Anti-vaxxers are being forced out, or becoming unhirable in some states. I know of a high-level sales executive who refuses to be vaccinated, so he cannot go inside a hospital with his customers. Despite his great sales background, he has become irrelevant.

What should employers do to attract the right talent?

1) Focus on Communication.

Hire people with especially strong communication skills. Workers who were OK in the office are becoming under-performers online. You need over-performers for the new hybrid model.

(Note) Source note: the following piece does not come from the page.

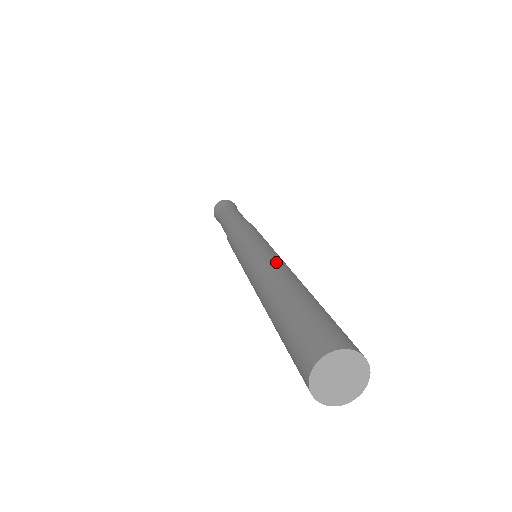
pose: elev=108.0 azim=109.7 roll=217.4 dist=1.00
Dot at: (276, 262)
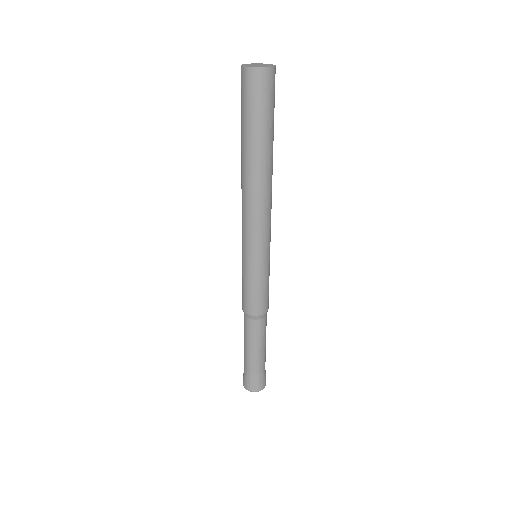
Dot at: occluded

2) Lift Your Salary Ranges.

Offer higher compensation. Employees who are known “performers” can now command a higher salary, so many migrate to other companies where they are paid more. You will have to raise your salary levels to attract the best.

3) Include Equity.

Offer equity with you compensation package at all levels in your company. This is a longer term financial incentive for retention, but it also says that you want the employee to have skin in the game for overall company success. Goals are more aligned. Think of giving equity as giving the new employee “meaning”.

4) Offer Work Flexibility.

Offer more flexible work arrangements, but not cookie cutter. You will have to configure it with each individual uniquely. Everybody’s life is different. One wants Friday’s off. One wants 100% remote. One wants to be home on weekends because of a sick parent. And so on.

5) Measure the Important Stuff.

Measure the employee’s work output, not attendance.